Бомбардировка закончилась. В ночь после Рождества снова вернулась безмятежная тишина. Только слышны были голоса на втором этаже — никто из гостей так и не мог успокоиться из-за этого налета. А следом раздалась еле слышная, но такая оглушительно громкая для Лены трель звонка вызова.
Глава 19
Чета Шенбергов и штурмбаннфюрер с супругой уехали из Розенбурга следующим утром. В замке остались только Мисси с Магдой, которые планировали возвратиться в Берлин позднее. Лена подозревала, что Мисси найдет предлог уехать после Дня трех королей [36] . Ведь именно в этот день Рихард планировал возвращаться на фронт, полагая, что к этому сроку
Работы стало заметно меньше. Наверное, поэтому хозяева Розенбурга решили предоставить всем слугам выходной в этот день. Даже остарбайтеров отпустили дольше, чем на положенные три часа. Это означало, что можно было сходить в город и своими глазами увидеть рождественскую ярмарку, которой так восхищалась Мисси с подругой за завтраком. Тем более, что неожиданно тем же утром Биргит сунула раздраженно в руки Лены пальто с роскошным меховым воротником из песца.
36
6 января. В этот день в Германии широко отмечается принятый у западных христиан праздник Богоявления («Эпифания»), который в католической традиции также известен как «День трех королей». В основе празднования лежит библейский сюжет из Нового Завета. Имеется в виду история о путешествии трех королей-волхвов — Каспара, Мельхиора и Бальтазара — с Ближнего Востока за звездой Вифлеема, указанной им ангельским хором. Найдя лежащего в яслях младенца Иисуса, волхвы поклонились ему и преподнесли богатые дары: золото, ладан и благовонную смолу — мирру.
— Баронесса отдает вам с Катериной одно из своих старых пальто. Только нужно отпороть мех с воротника. Справишься? — недовольно произнесла она при этом. И Лена понимала ее недовольство. Как сказала Айке, Биргит и сама была бы не прочь получить что-то с плеча хозяйки, даже если они были заметно разными по размеру. Одежда индивидуального пошива баронессы всегда была отменного качества, и даже после долгой носки выглядела превосходно. Но еще ни разу баронесса не предлагала что-то из своего старого гардероба слугам, а тут погляди ж ты…
— И с чего это такая щедрость? — злилась заметно Биргит, наблюдая, как Лена отпарывает осторожно роскошный мех, и Айке торопилась ответить миролюбиво:
— Рождество же! Вот, Грит, лучше съешь еще кусок кухена. И остался кофе от завтрака, будешь? Настоящий! Не эрзац, что мы пьем.
Лена так и не узнала, кто именно уговорил баронессу отдать свое старое пальто работницам. То ли это господин Ханке уговорил сестру, заботясь о своем Воробушке, то ли Рихард попросил мать. Можно было, конечно, спросить одного из них, но Лене хотелось думать, что это именно Рихард позаботился об этом. И разочаровываться совсем не было желания, получи она иной ответ.
Рихард.
Всякий раз, когда Лена мысленно произносила его имя, по телу шла волна странного жара, и оставалась плескаться на некоторое время где-то в животе. Она вспоминала, как жадно он целовал ее, как касался там, где она и представить раньше не могла мужские руки на своем теле. И понимала, что ощущение, что она получила полностью чего-то, только усиливалось при этих воспоминаниях. Хорошо, что сегодня утром он предпочел позавтракать в своей комнате, сославшись на бессонную из-за налета ночь. Лена бы не смогла смотреть на него так раньше и не краснеть, едва поймав его взгляд на себе.

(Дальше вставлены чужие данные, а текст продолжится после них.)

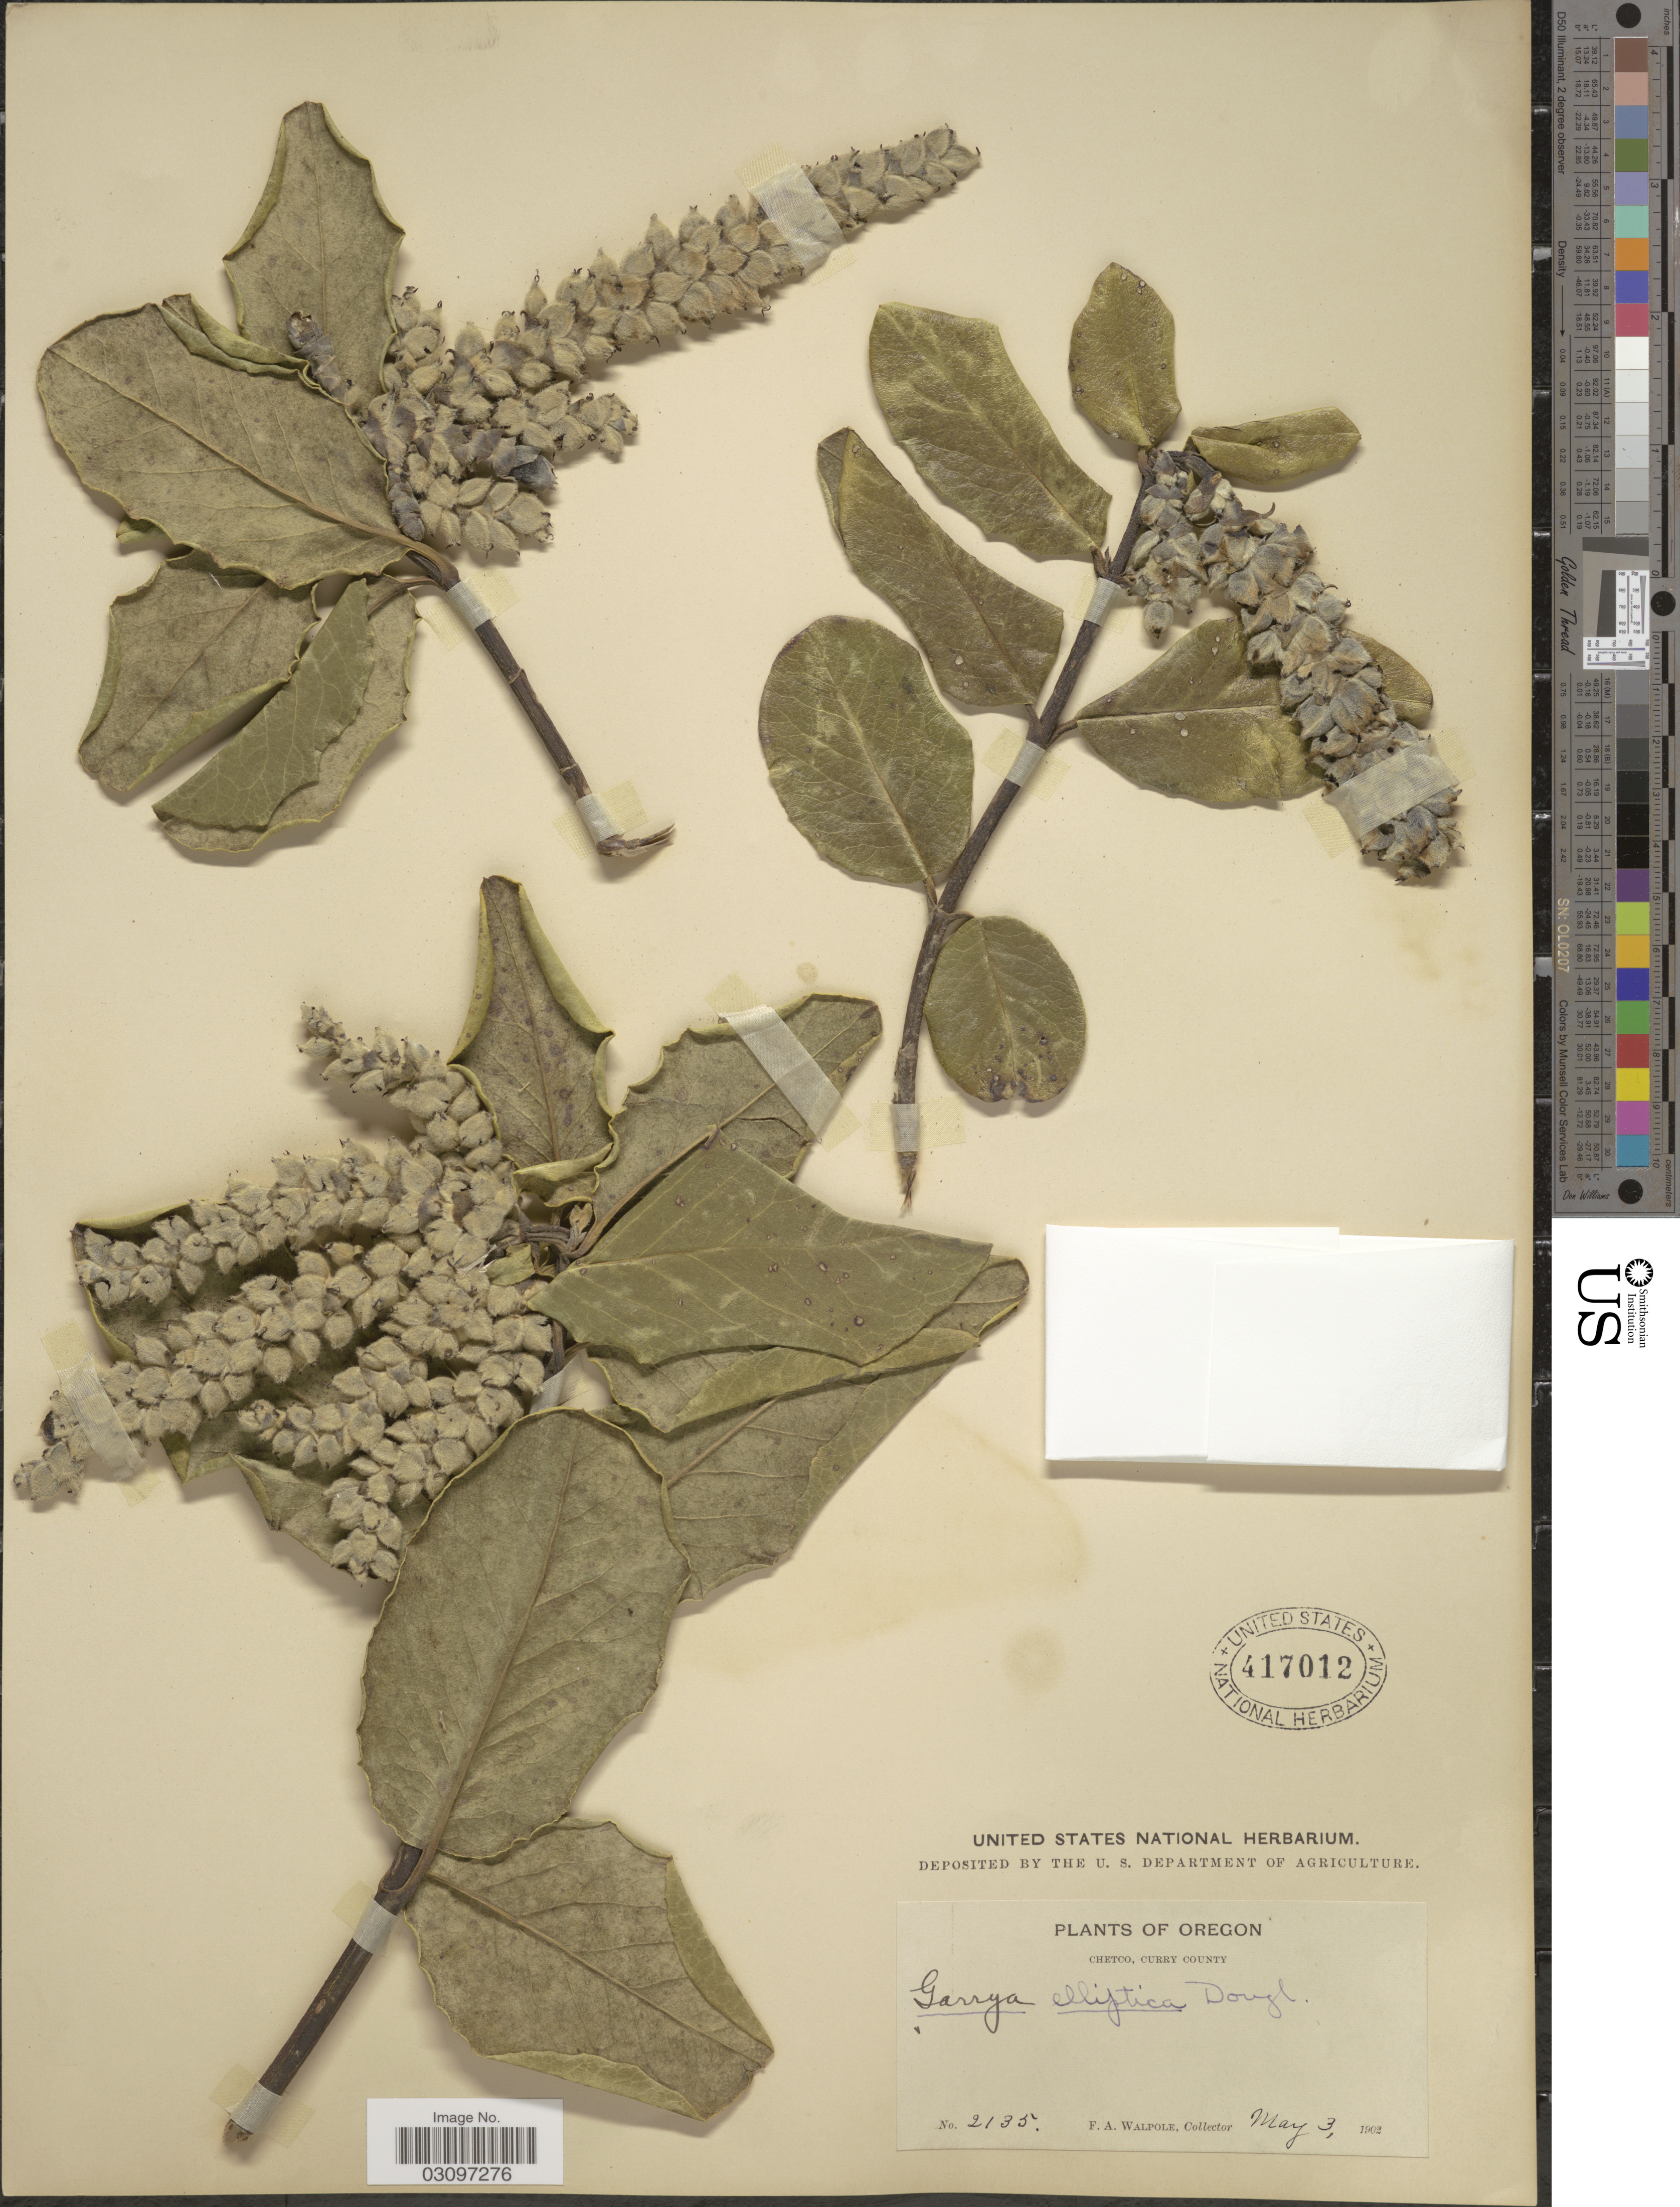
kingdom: Plantae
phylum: Tracheophyta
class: Magnoliopsida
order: Garryales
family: Garryaceae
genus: Garrya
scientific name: Garrya elliptica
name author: Douglas ex Lindl.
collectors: F. Walpole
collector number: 2135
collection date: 1902-05-03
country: United States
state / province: Oregon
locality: Chetco, Curry County.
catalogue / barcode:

Пальто было невероятно красивое. Мягкий драп серо-голубого цвета был таким мягким, что хотелось даже приложить к щеке, чтобы насладиться прикосновением материала. Нашивать на него знак OST казалось настоящим кощунством, и пальцы с трудом клали ровные стежки. Можно было, конечно, спрятать нашивку под воротником пальто, но Лена знала, что первый же полицейский, который узнает в ней русскую, с удовольствием ухватится за возможность наказать « остовку ». А сегодня, в единственный полноценный выходной день, этого совсем не хотелось.